## [Exercise]
From the line containing "### Novos Recursos" to the last line of the records, reproduce every line exactly and print nothing else.

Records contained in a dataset
--- START ---

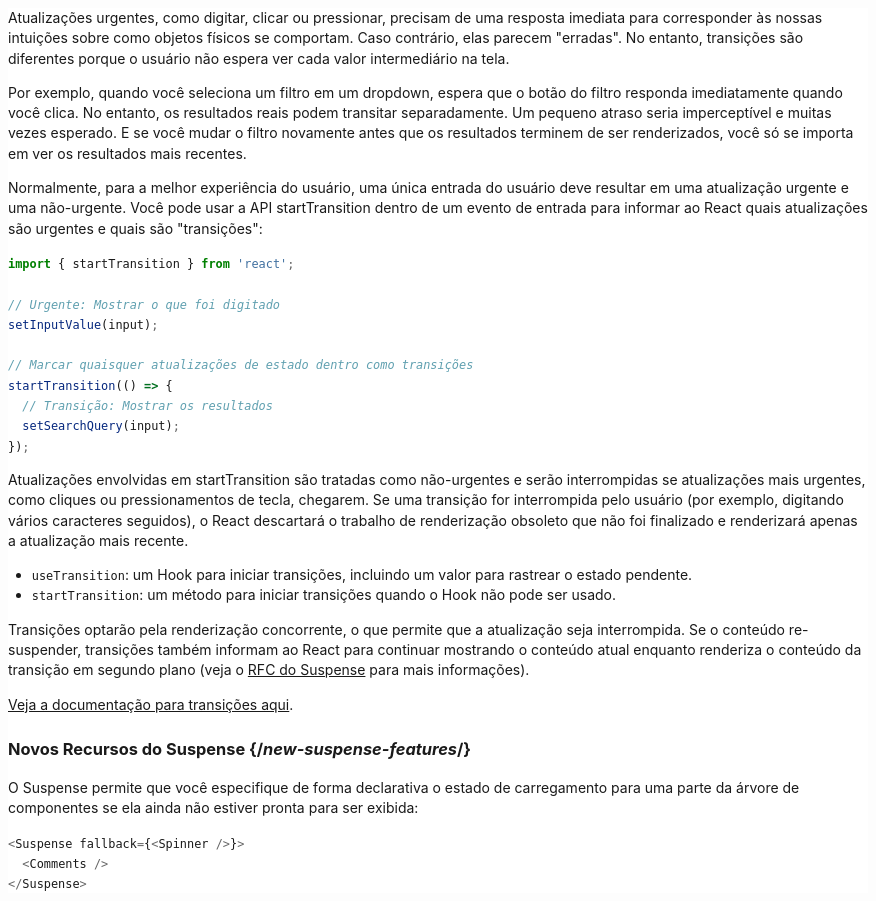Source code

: Atualizações urgentes, como digitar, clicar ou pressionar, precisam de uma resposta imediata para corresponder às nossas intuições sobre como objetos físicos se comportam. Caso contrário, elas parecem "erradas". No entanto, transições são diferentes porque o usuário não espera ver cada valor intermediário na tela.

Por exemplo, quando você seleciona um filtro em um dropdown, espera que o botão do filtro responda imediatamente quando você clica. No entanto, os resultados reais podem transitar separadamente. Um pequeno atraso seria imperceptível e muitas vezes esperado. E se você mudar o filtro novamente antes que os resultados terminem de ser renderizados, você só se importa em ver os resultados mais recentes.

Normalmente, para a melhor experiência do usuário, uma única entrada do usuário deve resultar em uma atualização urgente e uma não-urgente. Você pode usar a API startTransition dentro de um evento de entrada para informar ao React quais atualizações são urgentes e quais são "transições":

```js
import { startTransition } from 'react';

// Urgente: Mostrar o que foi digitado
setInputValue(input);

// Marcar quaisquer atualizações de estado dentro como transições
startTransition(() => {
  // Transição: Mostrar os resultados
  setSearchQuery(input);
});
```

Atualizações envolvidas em startTransition são tratadas como não-urgentes e serão interrompidas se atualizações mais urgentes, como cliques ou pressionamentos de tecla, chegarem. Se uma transição for interrompida pelo usuário (por exemplo, digitando vários caracteres seguidos), o React descartará o trabalho de renderização obsoleto que não foi finalizado e renderizará apenas a atualização mais recente.

* `useTransition`: um Hook para iniciar transições, incluindo um valor para rastrear o estado pendente.
* `startTransition`: um método para iniciar transições quando o Hook não pode ser usado.

Transições optarão pela renderização concorrente, o que permite que a atualização seja interrompida. Se o conteúdo re-suspender, transições também informam ao React para continuar mostrando o conteúdo atual enquanto renderiza o conteúdo da transição em segundo plano (veja o [RFC do Suspense](https://github.com/reactjs/rfcs/blob/main/text/0213-suspense-in-react-18.md) para mais informações).

[Veja a documentação para transições aqui](/reference/react/useTransition).

### Novos Recursos do Suspense {/*new-suspense-features*/}

O Suspense permite que você especifique de forma declarativa o estado de carregamento para uma parte da árvore de componentes se ela ainda não estiver pronta para ser exibida:

```js
<Suspense fallback={<Spinner />}>
  <Comments />
</Suspense>
```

--- END ---

## [Solution to this problem]
### Novos Recursos do Suspense {/*new-suspense-features*/}

O Suspense permite que você especifique de forma declarativa o estado de carregamento para uma parte da árvore de componentes se ela ainda não estiver pronta para ser exibida:

```js
<Suspense fallback={<Spinner />}>
  <Comments />
</Suspense>
```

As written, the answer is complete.